▶ _TRY IT_
Wherever a line of the listing holds the string "Support", copy that line.

[DATA FOR REVIEW Boundary: Start]

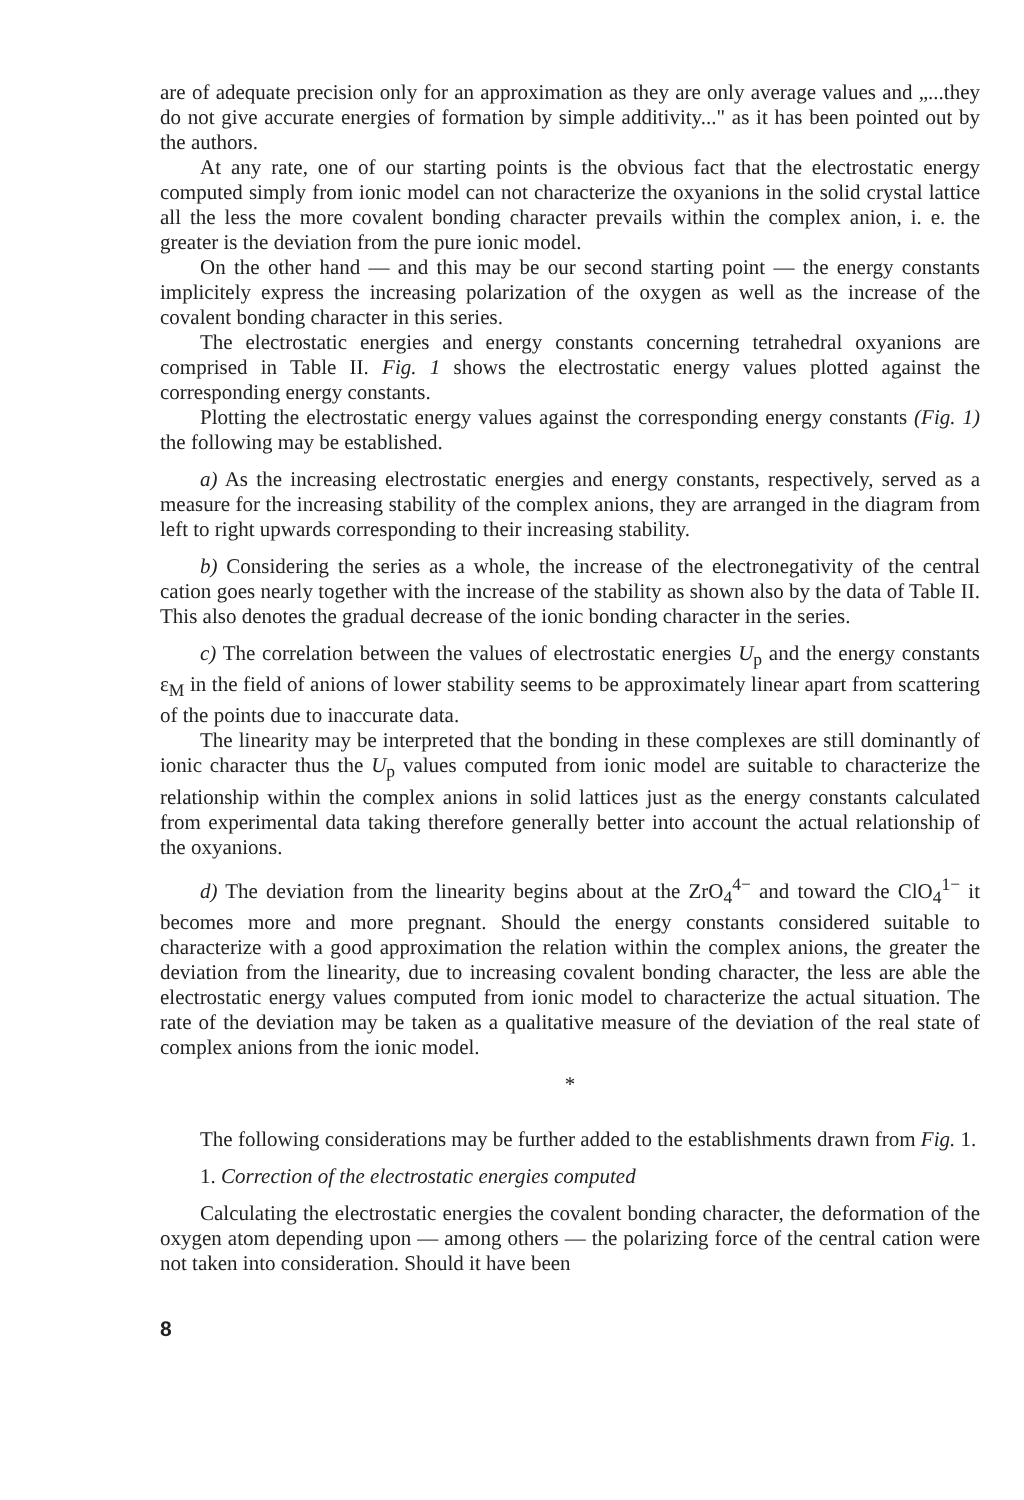are of adequate precision only for an approximation as they are only average values and „...they do not give accurate energies of formation by simple additivity..." as it has been pointed out by the authors.
At any rate, one of our starting points is the obvious fact that the electrostatic energy computed simply from ionic model can not characterize the oxyanions in the solid crystal lattice all the less the more covalent bonding character prevails within the complex anion, i. e. the greater is the deviation from the pure ionic model.
On the other hand — and this may be our second starting point — the energy constants implicitely express the increasing polarization of the oxygen as well as the increase of the covalent bonding character in this series.
The electrostatic energies and energy constants concerning tetrahedral oxyanions are comprised in Table II. Fig. 1 shows the electrostatic energy values plotted against the corresponding energy constants.
Plotting the electrostatic energy values against the corresponding energy constants (Fig. 1) the following may be established.
a) As the increasing electrostatic energies and energy constants, respectively, served as a measure for the increasing stability of the complex anions, they are arranged in the diagram from left to right upwards corresponding to their increasing stability.
b) Considering the series as a whole, the increase of the electronegativity of the central cation goes nearly together with the increase of the stability as shown also by the data of Table II. This also denotes the gradual decrease of the ionic bonding character in the series.
c) The correlation between the values of electrostatic energies U<sub>p</sub> and the energy constants ε<sub>M</sub> in the field of anions of lower stability seems to be approximately linear apart from scattering of the points due to inaccurate data.
The linearity may be interpreted that the bonding in these complexes are still dominantly of ionic character thus the U<sub>p</sub> values computed from ionic model are suitable to characterize the relationship within the complex anions in solid lattices just as the energy constants calculated from experimental data taking therefore generally better into account the actual relationship of the oxyanions.
d) The deviation from the linearity begins about at the ZrO<sub>4</sub><sup>4−</sup> and toward the ClO<sub>4</sub><sup>1−</sup> it becomes more and more pregnant. Should the energy constants considered suitable to characterize with a good approximation the relation within the complex anions, the greater the deviation from the linearity, due to increasing covalent bonding character, the less are able the electrostatic energy values computed from ionic model to characterize the actual situation. The rate of the deviation may be taken as a qualitative measure of the deviation of the real state of complex anions from the ionic model.
*
The following considerations may be further added to the establishments drawn from Fig. 1.
1. Correction of the electrostatic energies computed
Calculating the electrostatic energies the covalent bonding character, the deformation of the oxygen atom depending upon — among others — the polarizing force of the central cation were not taken into consideration. Should it have been
8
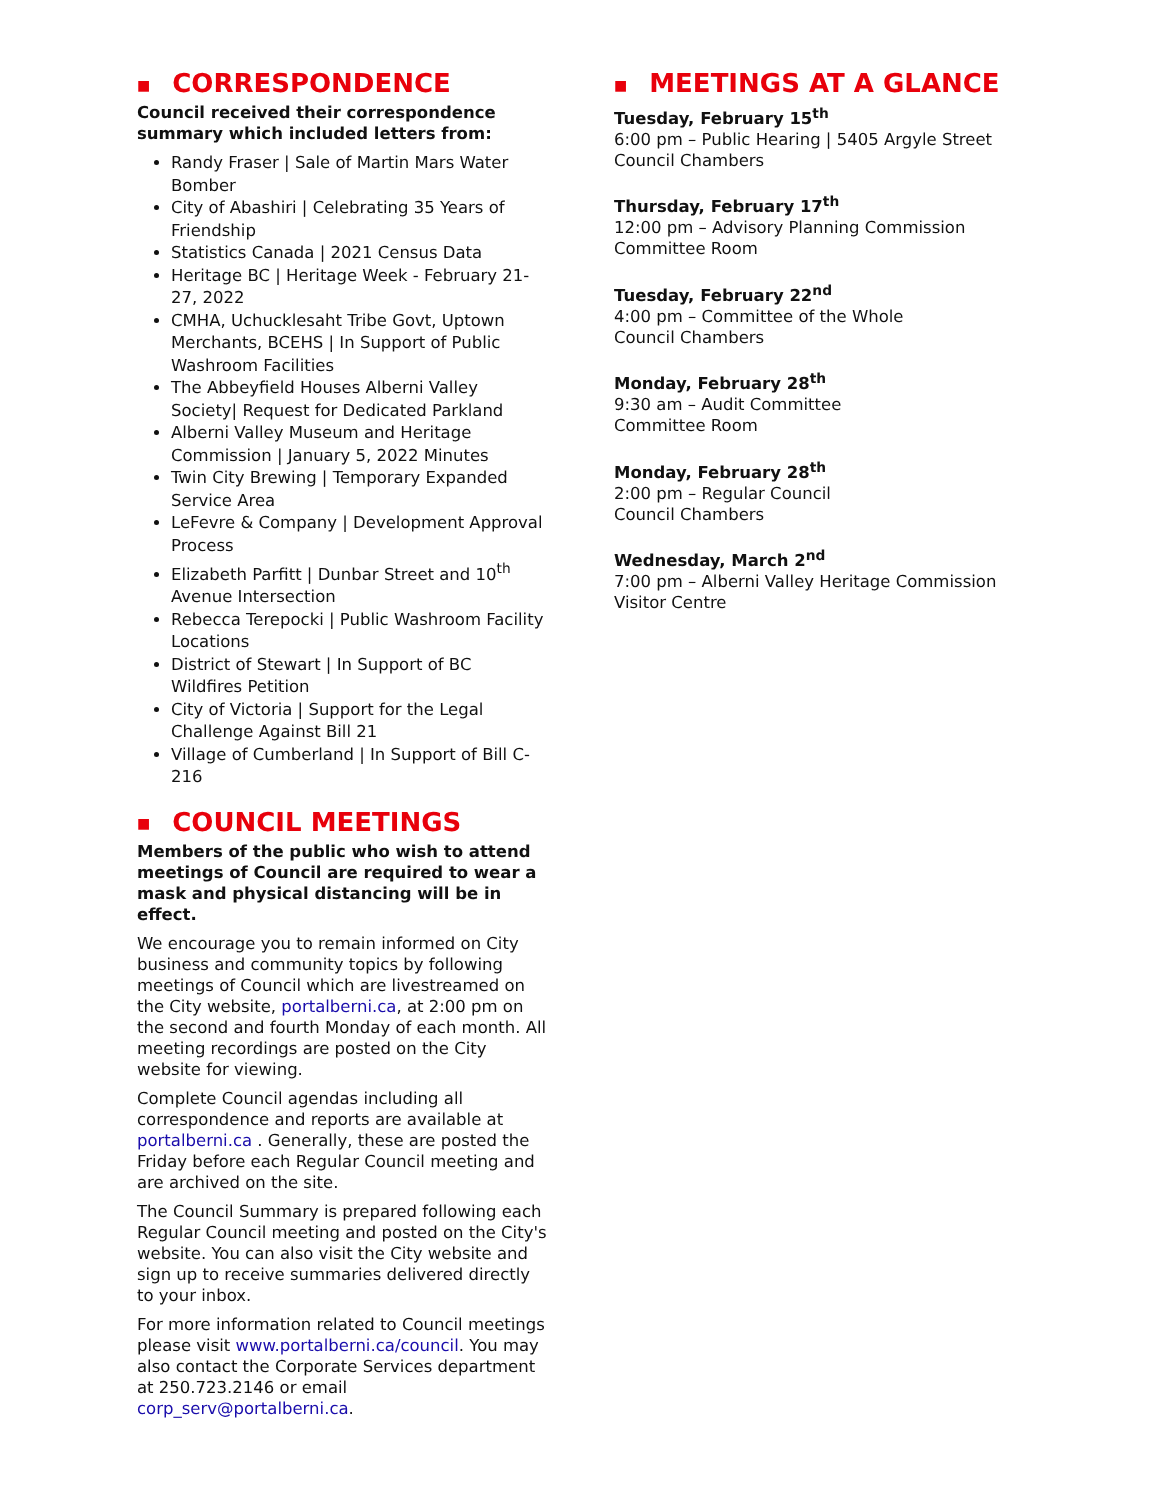■ CORRESPONDENCE
Council received their correspondence summary which included letters from:
Randy Fraser | Sale of Martin Mars Water Bomber
City of Abashiri | Celebrating 35 Years of Friendship
Statistics Canada | 2021 Census Data
Heritage BC | Heritage Week - February 21-27, 2022
CMHA, Uchucklesaht Tribe Govt, Uptown Merchants, BCEHS | In Support of Public Washroom Facilities
The Abbeyfield Houses Alberni Valley Society| Request for Dedicated Parkland
Alberni Valley Museum and Heritage Commission | January 5, 2022 Minutes
Twin City Brewing | Temporary Expanded Service Area
LeFevre & Company | Development Approval Process
Elizabeth Parfitt | Dunbar Street and 10<sup>th</sup> Avenue Intersection
Rebecca Terepocki | Public Washroom Facility Locations
District of Stewart | In Support of BC Wildfires Petition
City of Victoria | Support for the Legal Challenge Against Bill 21
Village of Cumberland | In Support of Bill C-216
■ COUNCIL MEETINGS
Members of the public who wish to attend meetings of Council are required to wear a mask and physical distancing will be in effect.
We encourage you to remain informed on City business and community topics by following meetings of Council which are livestreamed on the City website, portalberni.ca, at 2:00 pm on the second and fourth Monday of each month. All meeting recordings are posted on the City website for viewing.
Complete Council agendas including all correspondence and reports are available at portalberni.ca . Generally, these are posted the Friday before each Regular Council meeting and are archived on the site.
The Council Summary is prepared following each Regular Council meeting and posted on the City's website. You can also visit the City website and sign up to receive summaries delivered directly to your inbox.
For more information related to Council meetings please visit www.portalberni.ca/council. You may also contact the Corporate Services department at 250.723.2146 or email corp_serv@portalberni.ca.
■ MEETINGS AT A GLANCE
Tuesday, February 15<sup>th</sup>
6:00 pm – Public Hearing | 5405 Argyle Street
Council Chambers
Thursday, February 17<sup>th</sup>
12:00 pm – Advisory Planning Commission
Committee Room
Tuesday, February 22<sup>nd</sup>
4:00 pm – Committee of the Whole
Council Chambers
Monday, February 28<sup>th</sup>
9:30 am – Audit Committee
Committee Room
Monday, February 28<sup>th</sup>
2:00 pm – Regular Council
Council Chambers
Wednesday, March 2<sup>nd</sup>
7:00 pm – Alberni Valley Heritage Commission
Visitor Centre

[DATA FOR REVIEW Boundary: End]

▶ _ANSWER BOX_
CMHA, Uchucklesaht Tribe Govt, Uptown Merchants, BCEHS | In Support of Public Washroom Facilities
District of Stewart | In Support of BC Wildfires Petition
City of Victoria | Support for the Legal Challenge Against Bill 21
Village of Cumberland | In Support of Bill C-216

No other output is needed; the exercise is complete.